I am unpersuaded by White House economic director Larry Kudlow's optimistic assessment of the balance of power in the ongoing US-China trade war (Trade war will hurt China more, says top US economic adviser, June 15).
Putting aside Mr Kudlow's lack of objectivity given his position within the Trump administration, his arguments ring hollow in the face of economic realities.
First, the question of exposure.
The American economy is highly dependent on its connections to the outside world for raw materials, capital, skilled labour, and customers.
As anticipated, severing the vital link to China has been a serious self-inflicted wound.

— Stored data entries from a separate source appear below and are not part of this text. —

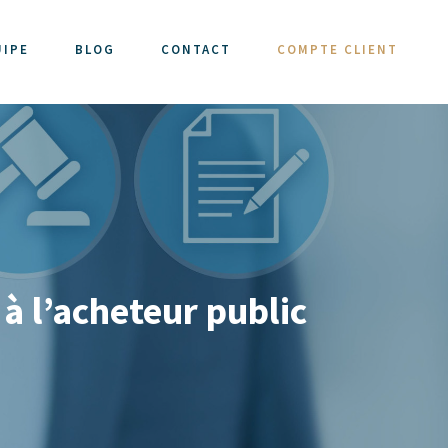
UIPE
BLOG
CONTACT
COMPTE CLIENT
 à l’acheteur public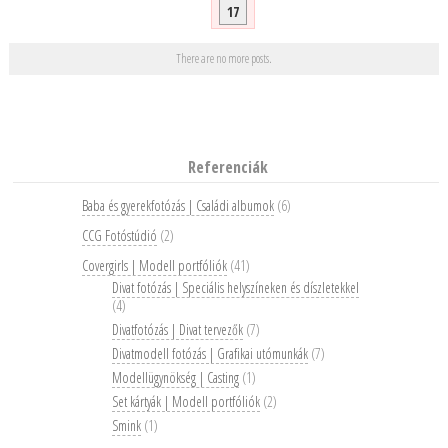
17
There are no more posts.
Post navigation
Referenciák
Baba és gyerekfotózás | Családi albumok
(6)
CCG Fotóstúdió
(2)
Covergirls | Modell portfóliók
(41)
Divat fotózás | Speciális helyszíneken és díszletekkel
(4)
Divatfotózás | Divat tervezők
(7)
Divatmodell fotózás | Grafikai utómunkák
(7)
Modellügynökség | Casting
(1)
Set kártyák | Modell portfóliók
(2)
Smink
(1)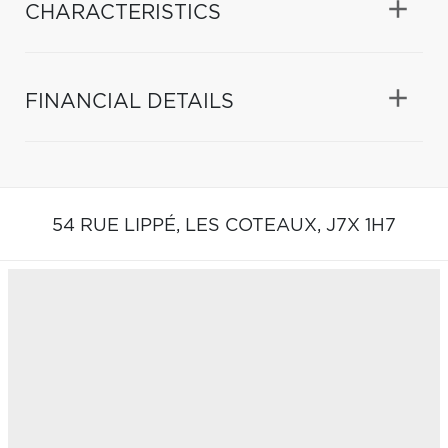
CHARACTERISTICS
FINANCIAL DETAILS
54 RUE LIPPÉ,
LES COTEAUX,
J7X 1H7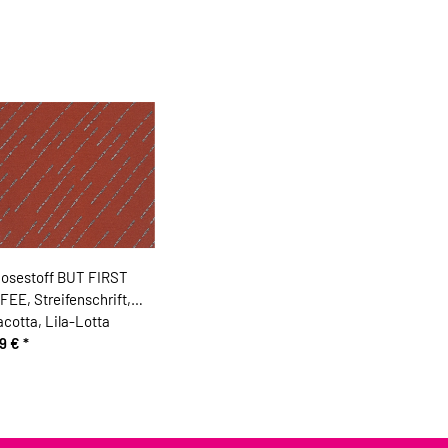
kosestoff BUT FIRST
EE, Streifenschrift,
acotta, Lila-Lotta
99 €
*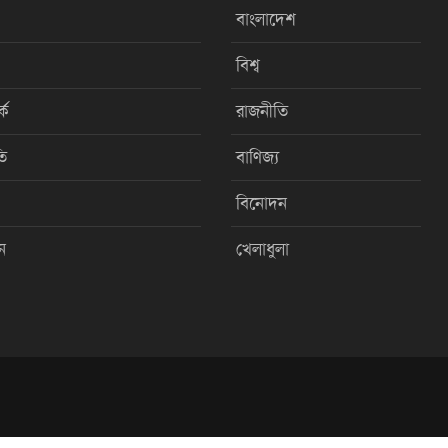
বাংলাদেশ
বিশ্ব
কে
রাজনীতি
ি
বাণিজ্য
বিনোদন
ন
খেলাধুলা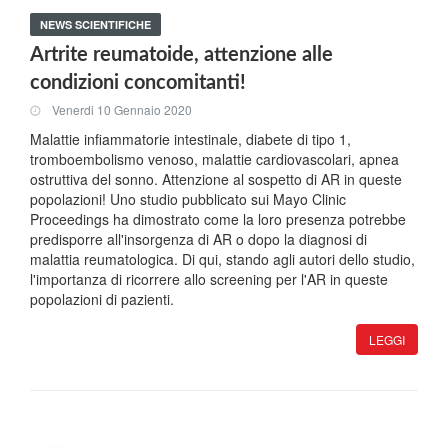
NEWS SCIENTIFICHE
Artrite reumatoide, attenzione alle
condizioni concomitanti!
Venerdi 10 Gennaio 2020
Malattie infiammatorie intestinale, diabete di tipo 1,
tromboembolismo venoso, malattie cardiovascolari, apnea
ostruttiva del sonno. Attenzione al sospetto di AR in queste
popolazioni! Uno studio pubblicato sui Mayo Clinic
Proceedings ha dimostrato come la loro presenza potrebbe
predisporre all'insorgenza di AR o dopo la diagnosi di
malattia reumatologica. Di qui, stando agli autori dello studio,
l'importanza di ricorrere allo screening per l'AR in queste
popolazioni di pazienti.
LEGGI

In contrast, the Chinese economy remains highly predicated upon the domestic market.
A significant number of major Chinese corporations do business almost exclusively within the mainland, with entirely domestic production chains and consumer bases.
This insularity shields many of China's most valuable industries from American disruption.
Should the trade war become a test of attrition, Beijing appears far more prepared to weather the storm than Washington.
Second, the question of leverage.
At this juncture, the US has already exhausted many of its most strategically significant options.
Conversely, China retains the "trump card" of rare earth metal supplies, which if exercised could derail the American technology sector.
Third, the question of alternatives.
Mr Kudlow claims that America has a choice to buy from countries other than China.
Unfortunately, few economic powers can match Chinese production and capacity, and sometimes, even expertise. Fewer still are willing to risk relations with China by bolstering the American cause.